» JOB ITEM
Every line of the records that holds the word "moved" should be copied out.
—————
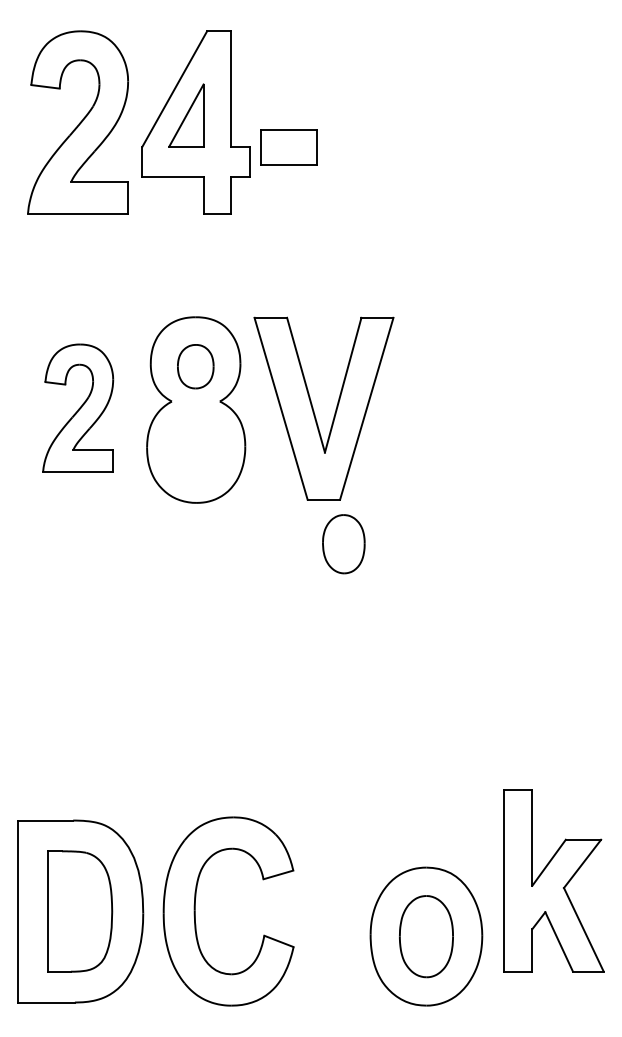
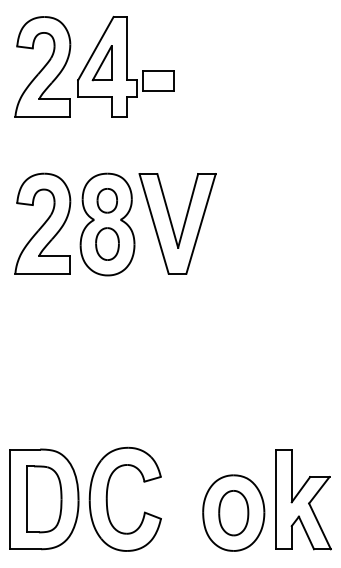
part: (77, 408) -> (42, 223), size x1.43
part: (343, 543) -> (107, 243), moved
part: (553, 880) -> (303, 499), moved

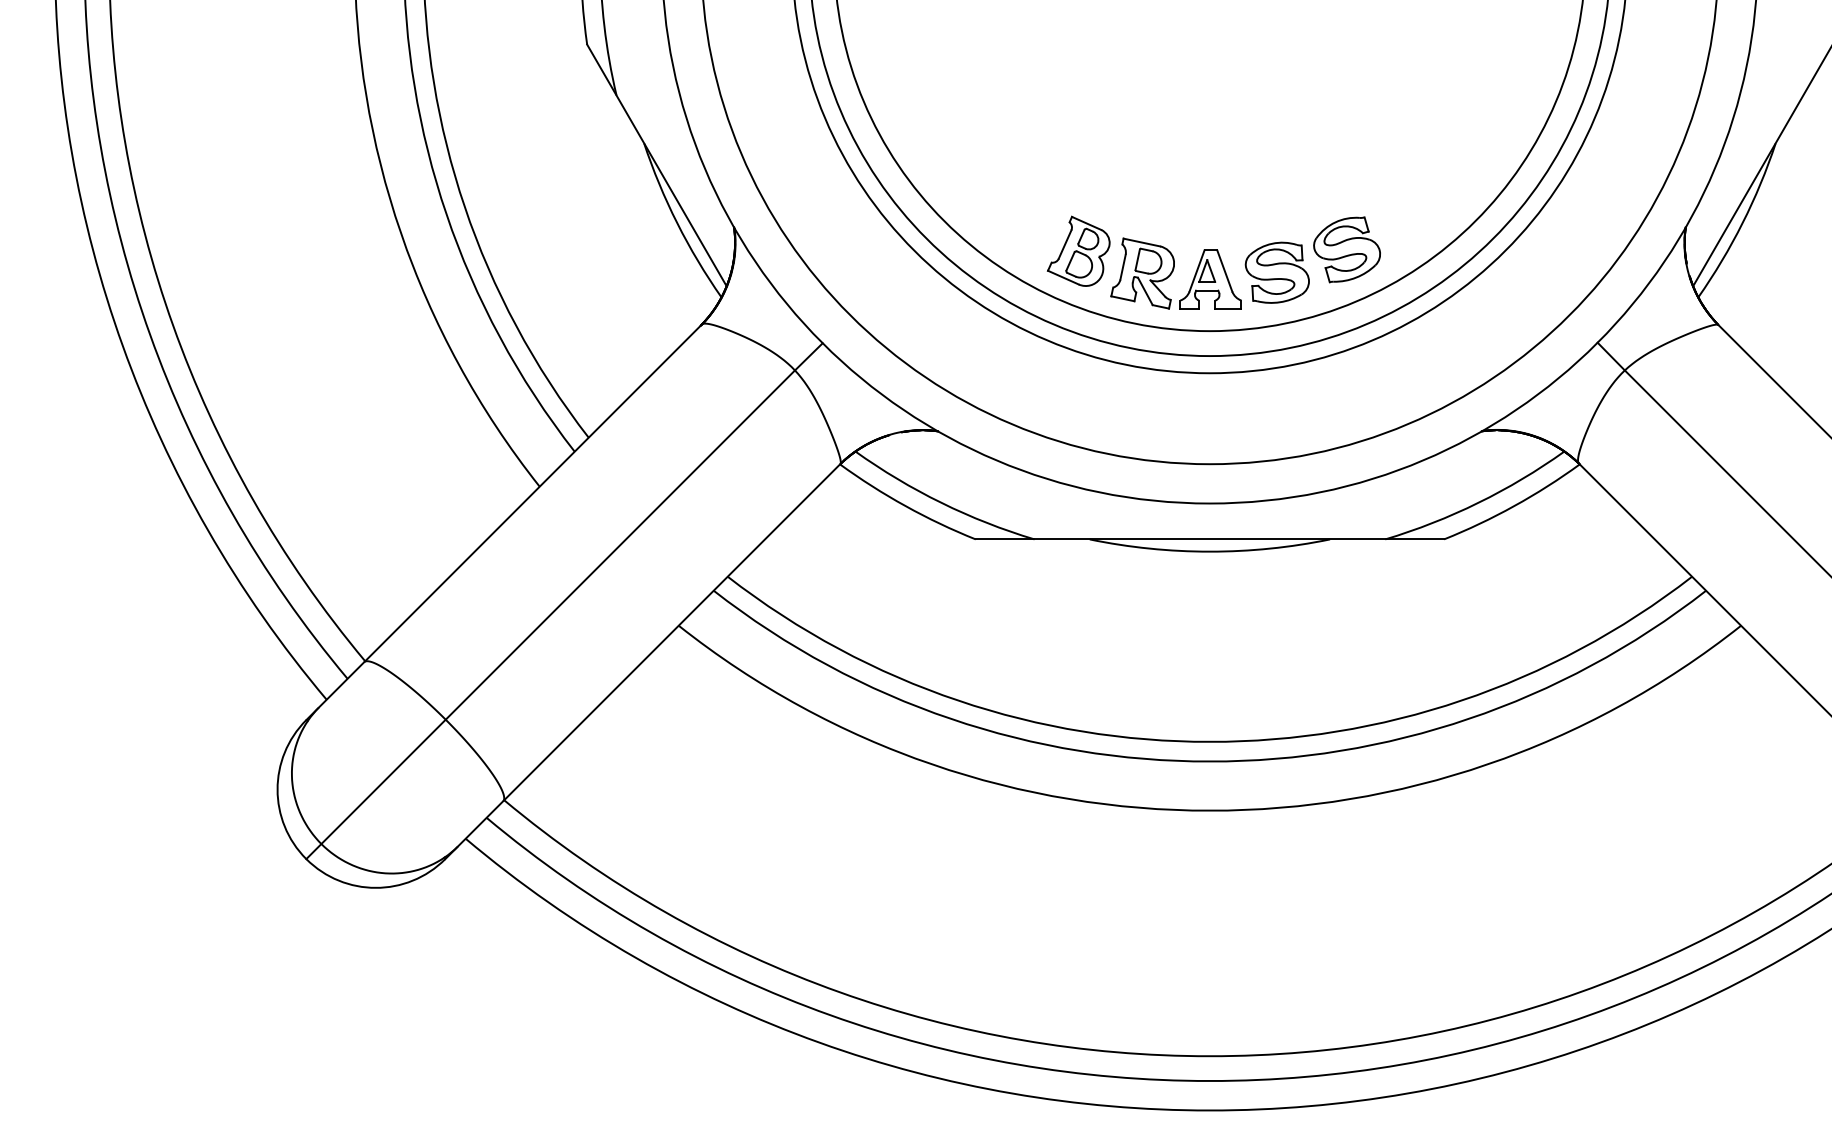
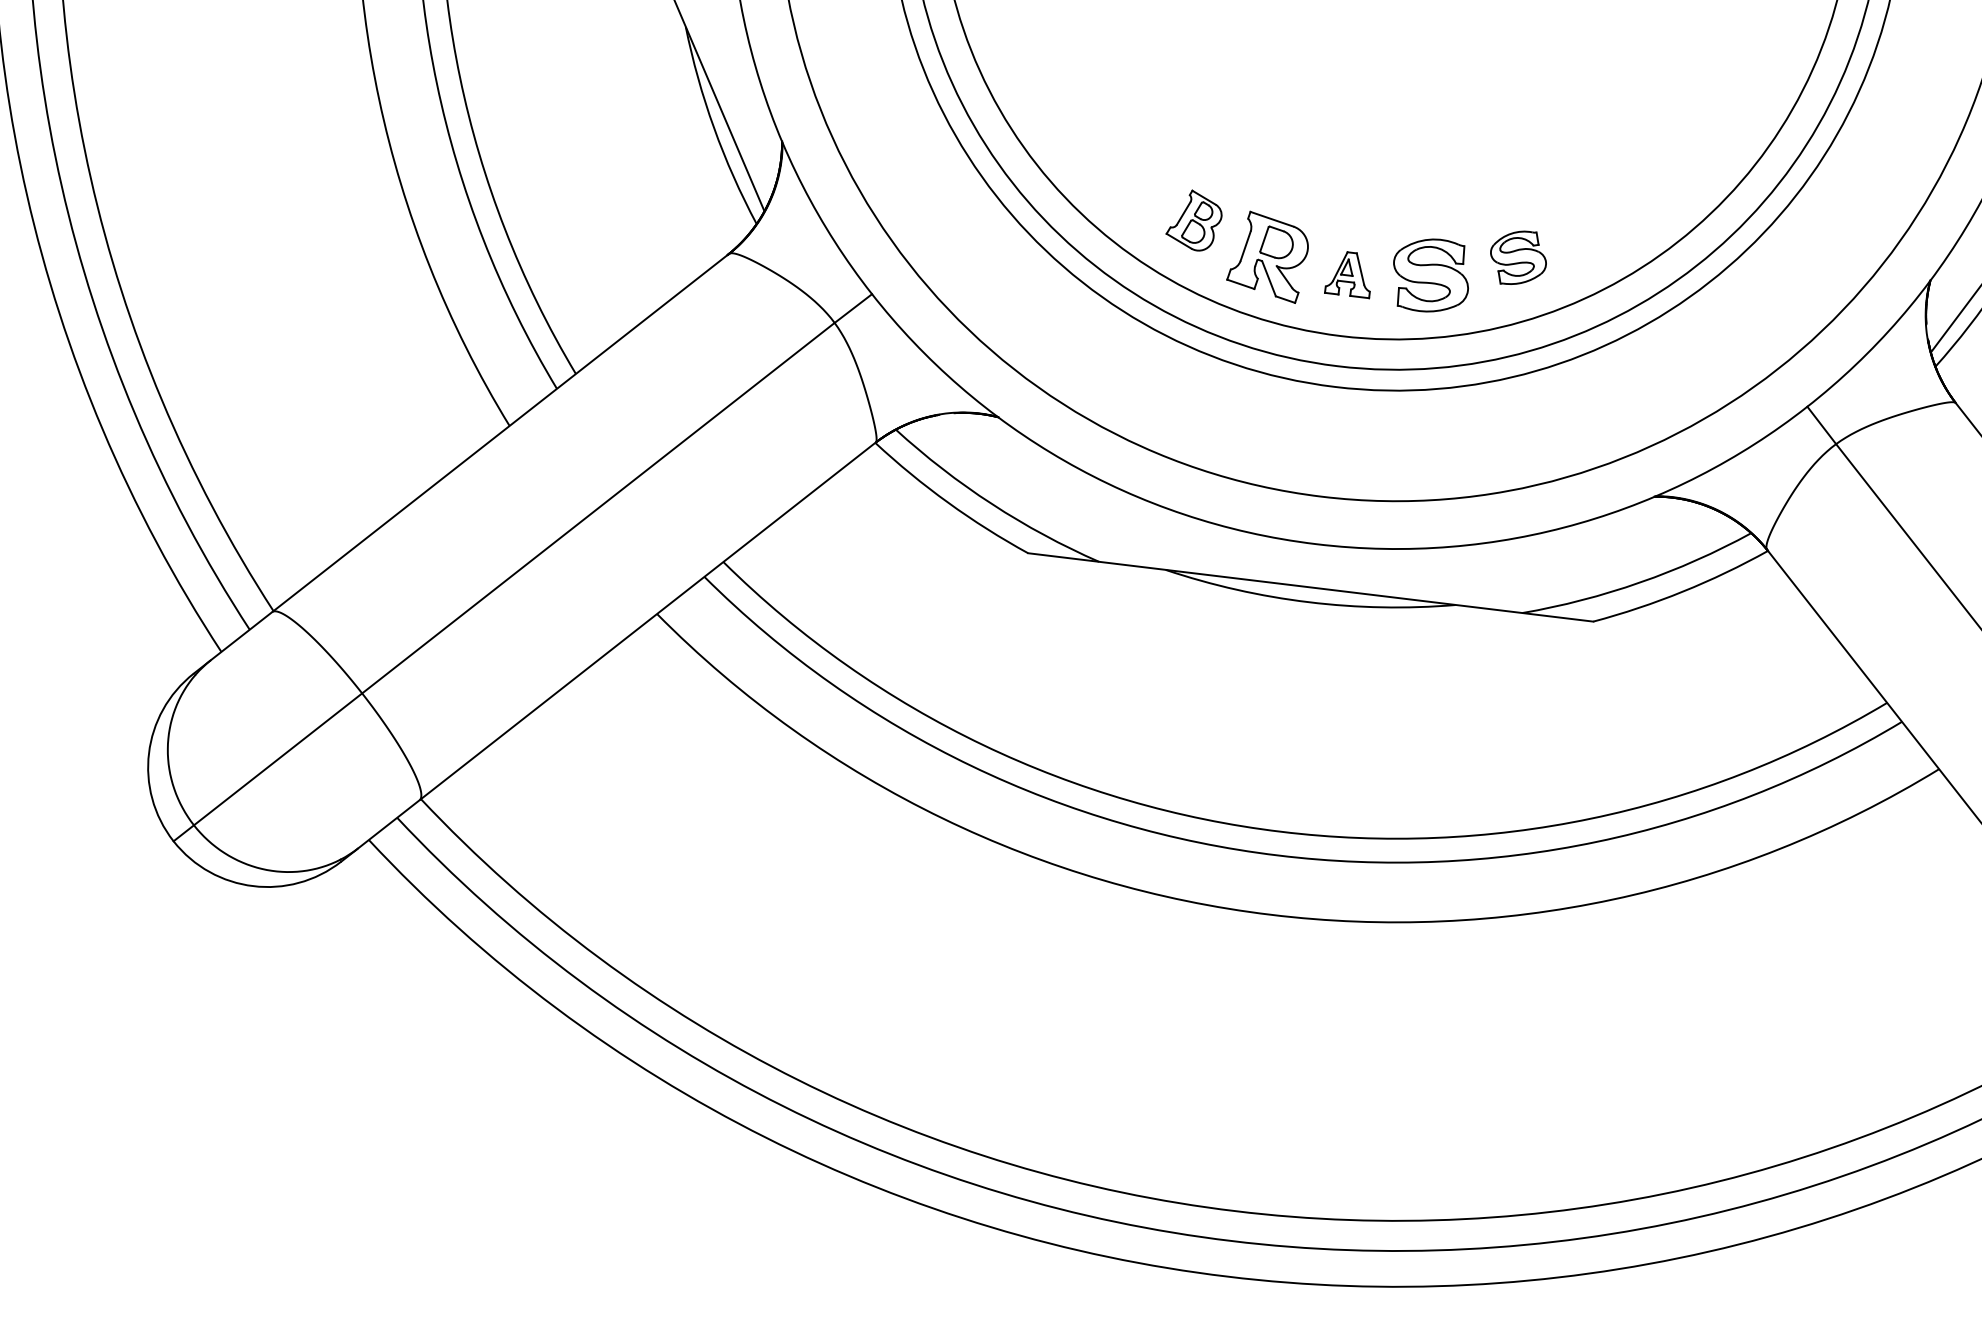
part: (1346, 249) -> (1517, 257), size x0.7
part: (1078, 250) -> (1194, 219), size x0.7
part: (1210, 279) -> (1349, 273), size x0.6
—————
» REPLY TO THE EXERCISE
part: (343, 543) -> (107, 243), moved
part: (553, 880) -> (303, 499), moved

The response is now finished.